:: Listed entries ::

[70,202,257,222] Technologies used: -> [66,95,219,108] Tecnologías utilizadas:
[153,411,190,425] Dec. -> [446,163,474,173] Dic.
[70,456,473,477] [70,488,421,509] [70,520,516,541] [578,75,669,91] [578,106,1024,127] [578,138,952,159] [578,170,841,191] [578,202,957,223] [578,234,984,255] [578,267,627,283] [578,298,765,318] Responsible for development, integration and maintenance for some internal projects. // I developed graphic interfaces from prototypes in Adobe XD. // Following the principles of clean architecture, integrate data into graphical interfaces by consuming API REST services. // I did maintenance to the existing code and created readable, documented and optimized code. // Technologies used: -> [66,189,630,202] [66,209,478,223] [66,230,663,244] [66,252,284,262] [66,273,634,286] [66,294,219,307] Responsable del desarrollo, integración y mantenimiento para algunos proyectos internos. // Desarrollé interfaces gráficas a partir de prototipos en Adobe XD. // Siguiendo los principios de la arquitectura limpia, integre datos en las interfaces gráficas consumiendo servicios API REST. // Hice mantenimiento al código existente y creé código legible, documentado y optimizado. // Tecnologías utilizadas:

:::
:: Listed entries ::

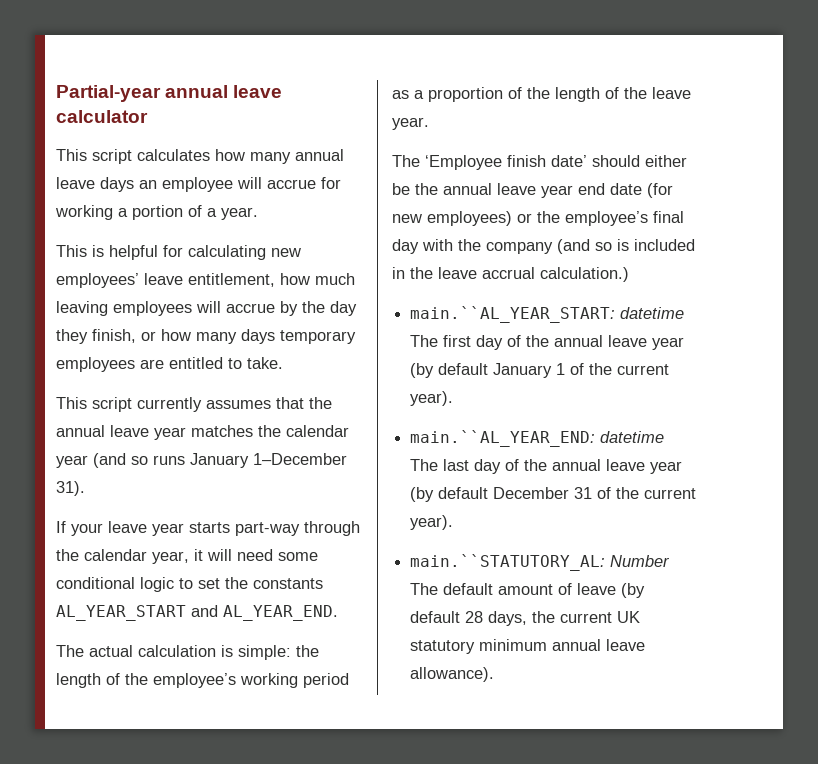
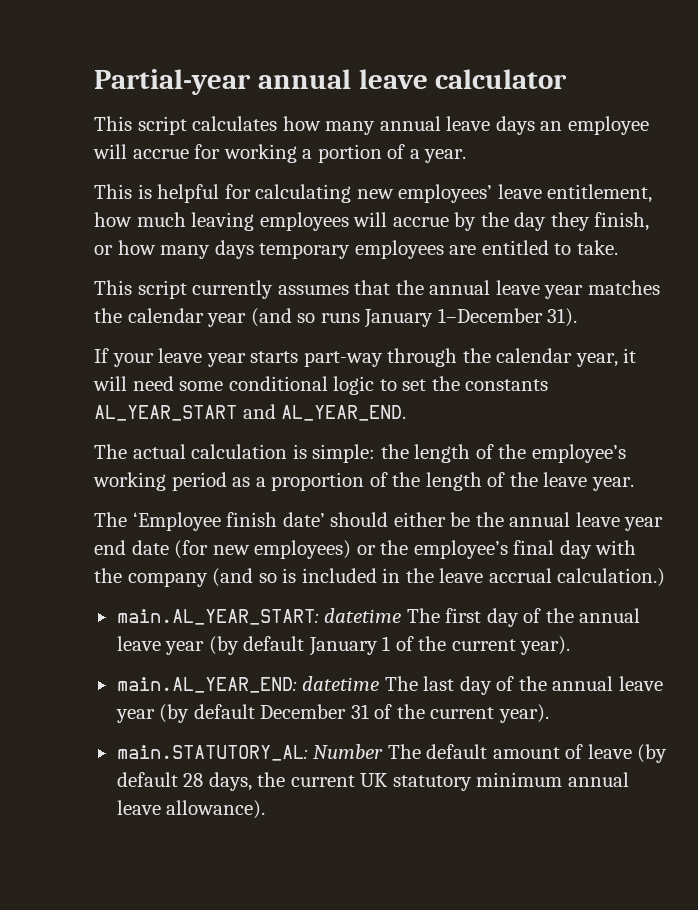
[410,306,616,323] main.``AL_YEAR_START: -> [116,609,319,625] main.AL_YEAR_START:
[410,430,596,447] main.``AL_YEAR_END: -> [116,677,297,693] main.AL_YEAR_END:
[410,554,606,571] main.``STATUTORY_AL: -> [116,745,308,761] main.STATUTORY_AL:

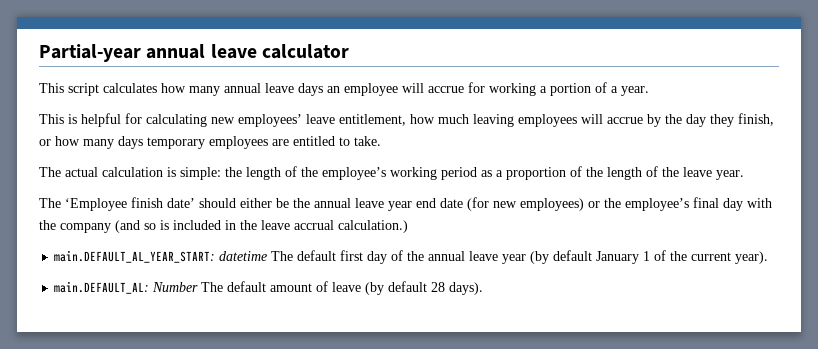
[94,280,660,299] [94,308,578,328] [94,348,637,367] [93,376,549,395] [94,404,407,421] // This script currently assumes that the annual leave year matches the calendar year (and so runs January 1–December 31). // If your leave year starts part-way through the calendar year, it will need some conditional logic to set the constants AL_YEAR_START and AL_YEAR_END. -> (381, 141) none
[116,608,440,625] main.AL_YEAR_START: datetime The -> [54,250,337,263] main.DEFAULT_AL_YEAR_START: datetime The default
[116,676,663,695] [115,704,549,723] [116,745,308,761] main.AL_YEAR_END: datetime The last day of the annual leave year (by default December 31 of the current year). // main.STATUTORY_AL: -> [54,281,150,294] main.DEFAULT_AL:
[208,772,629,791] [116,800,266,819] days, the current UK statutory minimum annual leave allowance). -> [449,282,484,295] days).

:::

▸ Exercise: What lines above hold the word "used"? List them all.

▸ Output of the exercise:
[70,202,257,222] Technologies used: -> [66,95,219,108] Tecnologías utilizadas:
[70,456,473,477] [70,488,421,509] [70,520,516,541] [578,75,669,91] [578,106,1024,127] [578,138,952,159] [578,170,841,191] [578,202,957,223] [578,234,984,255] [578,267,627,283] [578,298,765,318] Responsible for development, integration and maintenance for some internal projects. // I developed graphic interfaces from prototypes in Adobe XD. // Following the principles of clean architecture, integrate data into graphical interfaces by consuming API REST services. // I did maintenance to the existing code and created readable, documented and optimized code. // Technologies used: -> [66,189,630,202] [66,209,478,223] [66,230,663,244] [66,252,284,262] [66,273,634,286] [66,294,219,307] Responsable del desarrollo, integración y mantenimiento para algunos proyectos internos. // Desarrollé interfaces gráficas a partir de prototipos en Adobe XD. // Siguiendo los principios de la arquitectura limpia, integre datos en las interfaces gráficas consumiendo servicios API REST. // Hice mantenimiento al código existente y creé código legible, documentado y optimizado. // Tecnologías utilizadas:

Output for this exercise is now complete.